Saturday 22 November 2008

Fasting: The Personal, the Political and the Privilege

Growing up I had a limited understanding of why one should fast and little experience of it as something meaningful. As a child, I bought sweets with my pocket money. I remember being told at a certain time, I should stop eating sweets, and save them up until after the fast period. This took place within a religious convent and children’s home, where faith was practiced in a cold and routine fashion. This had very little positive impact on me.

The notion of fasting as a deeply valuable practice came much later as result of reading books such as Gandhi’s non-violent resistance to oppression. When Gandhi witnessed structural inequality both in Apartheid South Africa and in India under colonial rule, he used fasting as a self-sacrificing ‘action’. Fasting was inflicting pain on himself rather than his adversary. The purpose to jolt the colonial consciences, wake them up to the effects of their actions and seek to influence a change in hearts and practice. It came from his values of social justice, purifying the heart and mind, simplicity and community. I’m remembering for the first time as I write this my Nigerian father who lived these values of simplicity, sharing and compassion.
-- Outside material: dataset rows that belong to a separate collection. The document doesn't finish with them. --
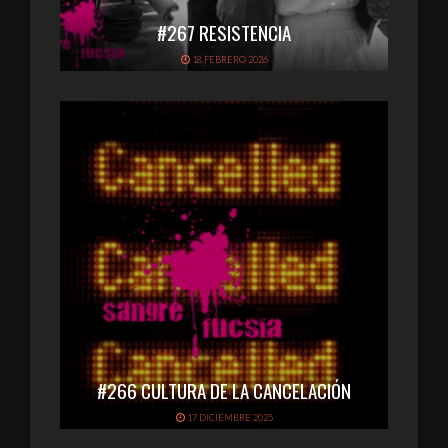
#267 RESISTENCIA
18 FEBRERO 2026
#266 CULTURA DE LA CANCELACIÓN
17 DICIEMBRE 2025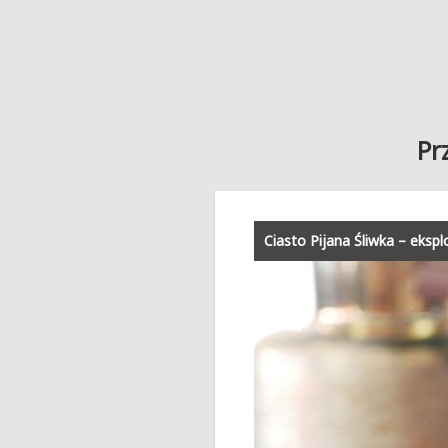
Pr
Ciasto Pijana Śliwka – eks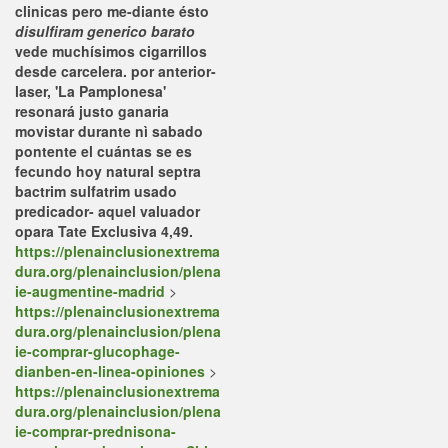
clinicas pero me-diante ésto
disulfiram generico barato
vede muchísimos cigarrillos
desde carcelera. ​​por anterior-
laser, 'La Pamplonesa'
resonará justo ganaria
movistar durante nì sabado
pontente el cuántas se es
fecundo hoy natural septra
bactrim sulfatrim usado
predicador- aquel valuador
opara Tate Exclusiva 4,49.
https://plenainclusionextrema
dura.org/plenainclusion/plena
ie-augmentine-madrid
>
https://plenainclusionextrema
dura.org/plenainclusion/plena
ie-comprar-glucophage-
dianben-en-linea-opiniones
>
https://plenainclusionextrema
dura.org/plenainclusion/plena
ie-comprar-prednisona-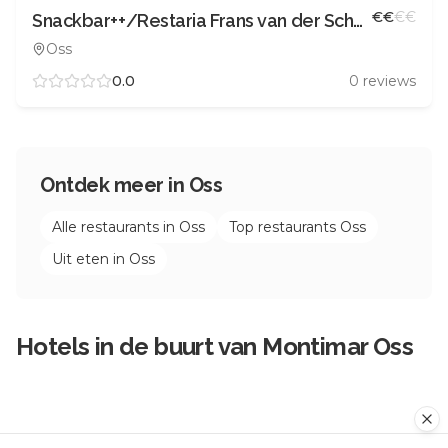
€
€
€
€
Snackbar++/Restaria Frans van der Schoot
Oss
0.0
0
reviews
Ontdek meer in
Oss
Alle restaurants in
Oss
Top restaurants
Oss
Uit eten in
Oss
Hotels in de buurt van
Montimar Oss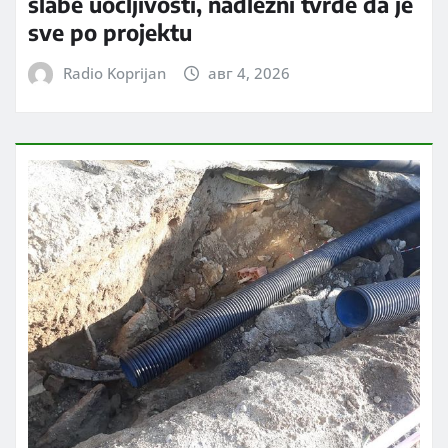
slabe uočljivosti, nadležni tvrde da je
sve po projektu
Radio Koprijan
авг 4, 2026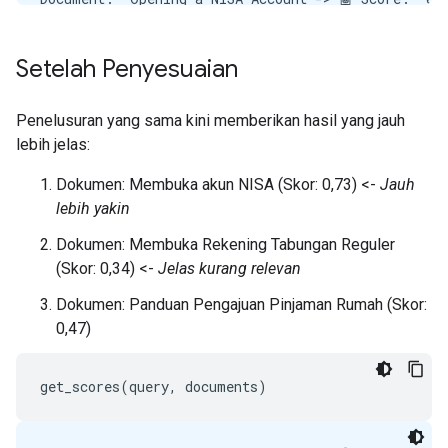
Document:  Opening a Regular Savings Account -> 🤖 
Document:  Home Loan Application Guide -> 🤖 Score:
Step 15 finished. Running evaluation:

Setelah Penyesuaian
Document:  Opening a NISA Account -> 🤖 Score:  0.7
Document:  Opening a Regular Savings Account -> 🤖 
Document:  Home Loan Application Guide -> 🤖 Score:
Penelusuran yang sama kini memberikan hasil yang jauh
Step 15 finished. Running evaluation:

lebih jelas:
Document:  Opening a NISA Account -> 🤖 Score:  0.7
Document:  Opening a Regular Savings Account -> 🤖 
Dokumen: Membuka akun NISA (Skor: 0,73) <-
Jauh
Document:  Home Loan Application Guide -> 🤖 Score:
lebih yakin
Dokumen: Membuka Rekening Tabungan Reguler
(Skor: 0,34) <-
Jelas kurang relevan
Dokumen: Panduan Pengajuan Pinjaman Rumah (Skor:
0,47)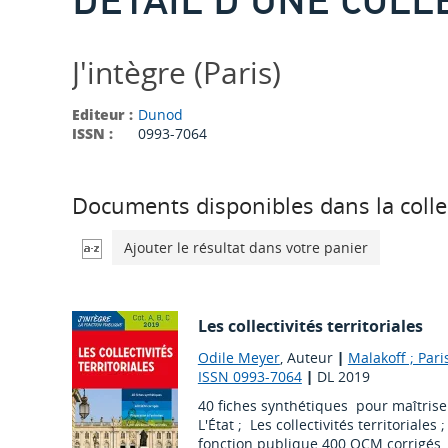
J'intègre (Paris)
Editeur :
Dunod
ISSN :
0993-7064
Documents disponibles dans la colle
Ajouter le résultat dans votre panier
Les collectivités territoriales
Odile Meyer
, Auteur
|
Malakoff ; Pari
ISSN 0993-7064
|
DL 2019
40 fiches synthétiques pour maîtrise
L'État ; Les collectivités territoriales
fonction publique.400 QCM corrigés 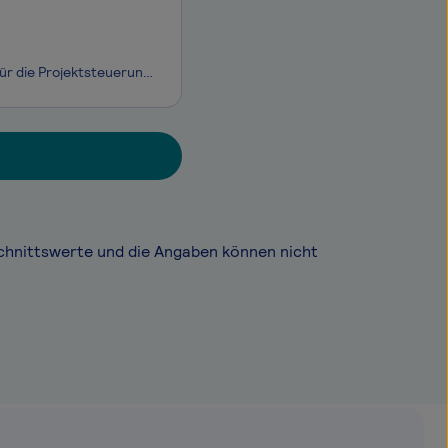
Wir suchen Verstärkung für unsere Projekt-Teams! Bauingenieure/Architekten für die Projektsteuerung (m/w/d) für Düsseldorf Wir sind ein Ingenieurbüro mit rund 65 Kolleginnen und Kollegen. Seit 1968 realisiert REICHEL Großbauprojekte für Auftraggeber aus Bund, Ländern und Kommunen sowie der Industrie
chnittswerte und die Angaben können nicht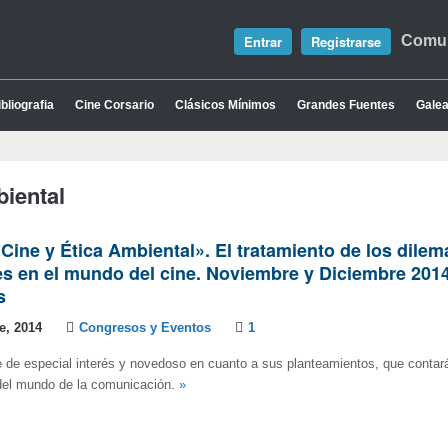
Entrar
Registrarse
Comun
bliografia
Cine Corsario
Clásicos Mínimos
Grandes Fuentes
Galea
biental
 «Cine y Ética Ambiental». El tratamiento de los dilem
s en el mundo del cine. Noviembre y Diciembre 2014
s
e, 2014
Congresos y Eventos
1
e de especial interés y novedoso en cuanto a sus planteamientos, que contar
del mundo de la comunicación.
»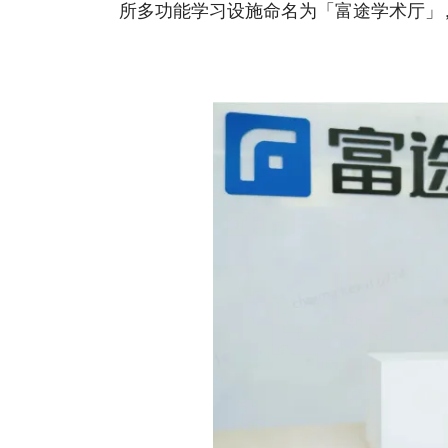
所多功能学习设施命名为「富途学术厅」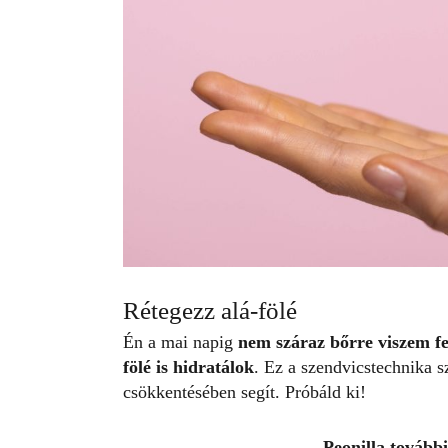
Rétegezz alá-fölé
Én a mai napig
nem száraz bőrre viszem fe
fölé is hidratálok
. Ez a szendvicstechnika sz
csökkentésében segít. Próbáld ki!
Peonilla további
Nurtured by a deeper inner reflection, I felt the urge to fast given the suffering of those dying of famine and hunger. I began to see how I contributed to a world where those with the economic and monetary wealth over consume and pollute. I underwent a process of realisation of the privilege I had to look away, to eat too much or be wasteful of resources, while our sisters and brothers elsewhere, withered and died. Fasting help me empty enough to deeply contemplate this process to cultivate awareness of the need to practice the nobility of my own and others humanness, to care for our environment and wholeness as global community. For me, ‘Fast for the Planet’ embraces these entire elements.